Bart Huyck

Towards Online Model Predictive Control on a Programmable Logic Controller: Practical Considerations

Given the growing computational power of embedded controllers, the use of model predictive control (MPC) strategies on this type of devices becomes more and more attractive. This paper investigates the use of online MPC, in which at each step, an optimization problem is solved, on both a programmable automation controller (PAC) and a programmable logic controller (PLC). Three different optimization routines to solve the quadratic program were investigated with respect to their applicability on these devices. To this end, an air heating setup was built and selected as a small-scale multi-input single-output system. It turns out that the code generator (CVXGEN) is not suited for the PLC as the required programming language is not available and the programming concept with preallocated memory consumes too much memory. The Hildreth and qpOASES algorithms successfully controlled the setup running on the PLC hardware. Both algorithms perform similarly, although it takes more time to calculate a solution for qpOASES. However, if the problem size increases, it is expected that the high number of required iterations when the constraints are hit will cause the Hildreth algorithm to exceed the necessary time to present a solution. For this small heating problem under test, the Hildreth algorithm is selected as most useful on a PLC.

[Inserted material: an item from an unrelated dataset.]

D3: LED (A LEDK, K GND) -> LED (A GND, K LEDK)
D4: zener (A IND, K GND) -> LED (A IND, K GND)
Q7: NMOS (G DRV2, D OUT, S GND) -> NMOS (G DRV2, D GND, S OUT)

Identification and modeling of distillation columns from transient response data

Mathematical models that predict the behavior of the column are highly useful to improve the working conditions of distillation columns, i.e. increase throughput or lower energy consumption. They are a prerequisite for advanced control strategies. White-box models of distillation columns already exist, but they are often too time consuming to calibrate in real industrial cases. This paper models a binary distillation column using a black-box model in the frequency domain. One of the identification challenges of distillation columns is the long transient response that causes leakage errors in the frequency domain. This problem is solved using a recently developed local polynomial method. Furthermore, we propose a simple expedient to model the variations in the column response that are caused by the changes in ambient temperature. The results are illustrated using both simulation data of a white-box model and using real measurements.

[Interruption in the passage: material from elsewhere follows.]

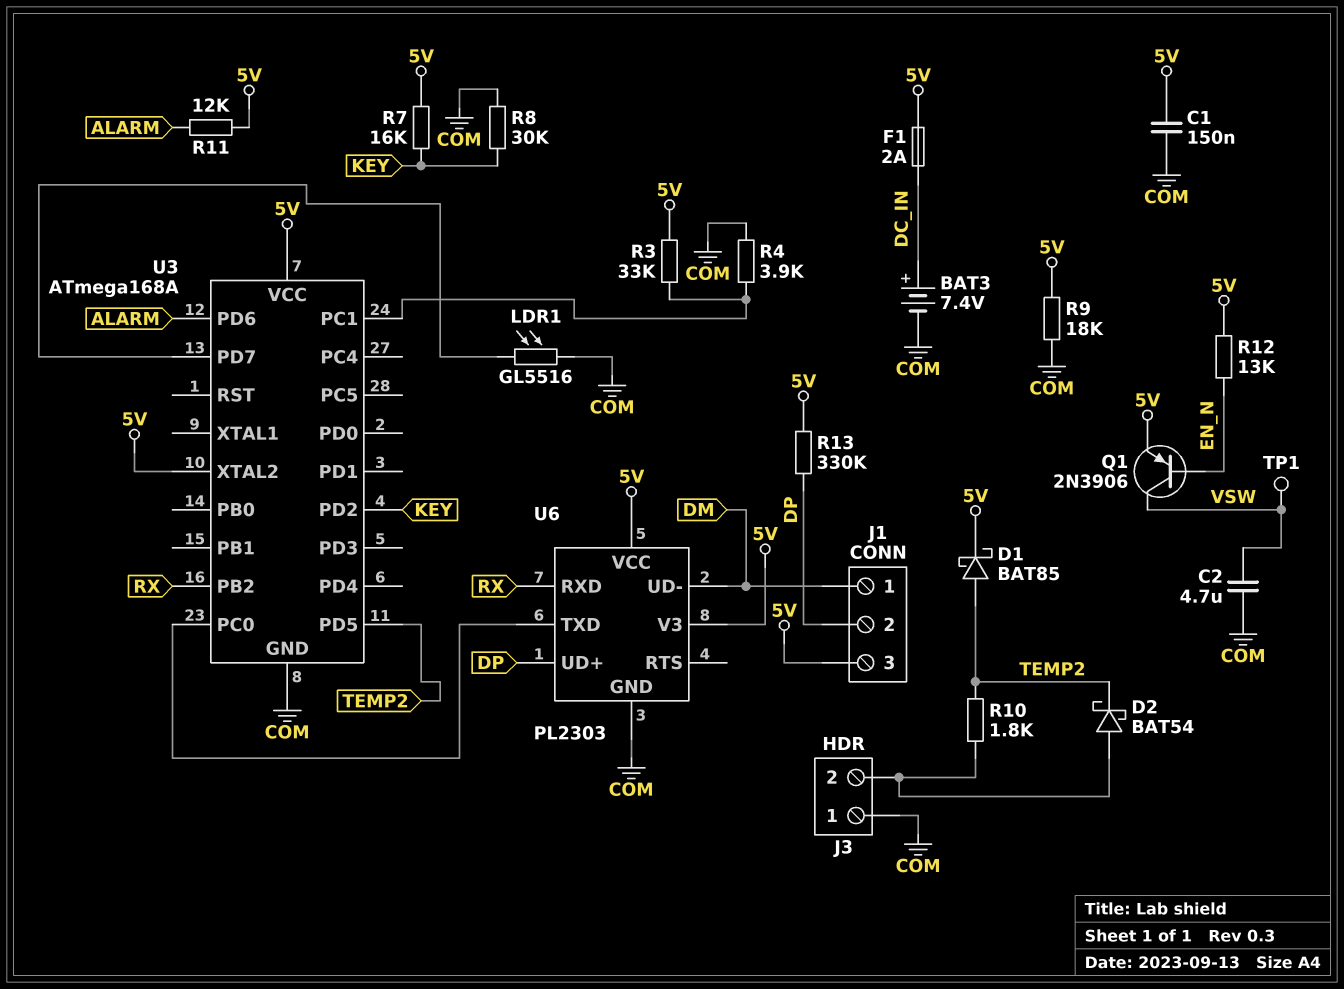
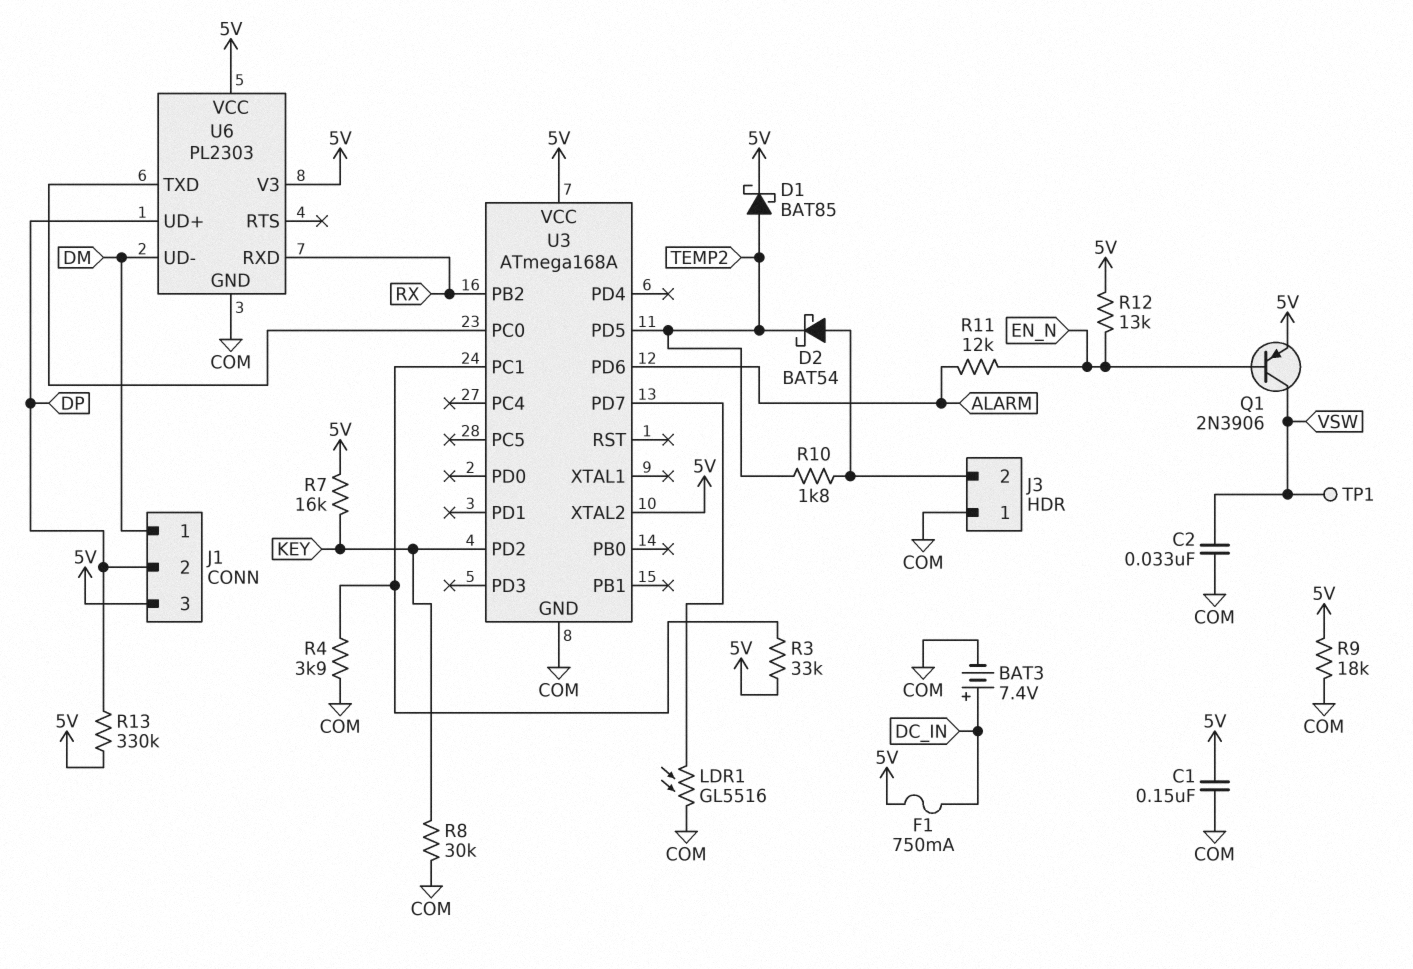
C2: 4.7uF (COM, VSW) -> 33nF (COM, VSW)
F1: 2A (5V, DC_IN) -> 750mA (5V, DC_IN)
R11: 12k (5V, ALARM) -> 12k (ALARM, EN_N)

Identification of a Pilot Scale Distillation Column: A Kernel Based Approach

Abstract This paper describes the identification of a binary distillation column with Least-Squares Support Vector Machines (LS-SVM). It is our intention to investigate whether a kernel based model, particularly an LS-SVM, can be used for the simulation of the top and bottom temperature of a binary distillation column. Furthermore, we compare the latter model with standard linear models by means of mean-squared error (MSE). It will be demonstrated that this nonlinear model class achieves higher performances in MSE than linear models in the presence of nonlinear distortions. When the system is close to linear, the performance of the LS-SVM is only slightly better than the linear models.

Implementation and experimental validation of classic MPC on Programmable Logic Controllers

Over the last years, a number of publications were written about Model Predictive Control (MPC) on industrial Programmable Logic Controllers (PLC). They focussed on explicit MPC strategies to provide a fast solution. When sufficient time is available to solve a classic MPC problem, an online solution to the corresponding Quadratic Problem (QP) can be provided. This paper investigates the use of an online quadratic programming solver to exploit MPC on a PLC. This will be illustrated with the classic Hildreth QP algorithm and qpOASES, a recently developed online active set strategy. These algorithms will be investigated on a MISO system.

Constrained Model Predictive Control on a Programmable Automation System Exploiting Code Generation: Practical Considerations

Abstract This paper examines the use of code generators for Model Predictive Control (MPC) on a Programmable Automation Controller (PAC). Recently, a strong interest has been observed in code generators able to produce dedicated code for solving optimization problems on embedded devices. This interest has consecutively raised questions about usability, flexibility and user-friendliness of these code generators in more standard industrial hardware or lab equipment. To this end, the current paper investigates as a benchmark example the constrained model predictive control of a real-life Two Input – Single Output hair dryer system that is controlled with a CompactRIO controller (National Instruments). The aim is to provide practical information throughout the description of the entire development process (i.e., from model identification over code generation to MPC implementation and validation). Hence, advantages as well as possible limitations and pitfalls are explored.

Identification of a Noninsulated Distillation Column From Transient Response Data

Distillation is the most used separation technique worldwide. However, it is also an energy-intensive method. A way to reduce the energy consumption is to optimize the working conditions of distillation processes. This paper uses system identification to find an accurate model of a distillation column that can be used in, for example, model predictive control. Identification of a pilot-scale distillation column is done in the frequency domain in two steps. First, a nonparametric local polynomial method (LPM) is used to eliminate the leakage effects and to estimate the frequency response and noise contributions. A fast and a robust LPMs are compared. Second, results from the first step are used to find a low-order rational Laplace model with a time-delay term. Due to lack of insulation, the systems operating point is varying with ambient temperature. By using a reparametrization of the initial model, it is possible to account for these changes. The final result is a metamodel, which depends on the frequency and the effective separation heat of the column. In the future, this model can be applied in model predictive control to optimize the working conditions of a distillation column. Simulation data and real measurements on a pilot-scale distillation column are used to illustrate the results.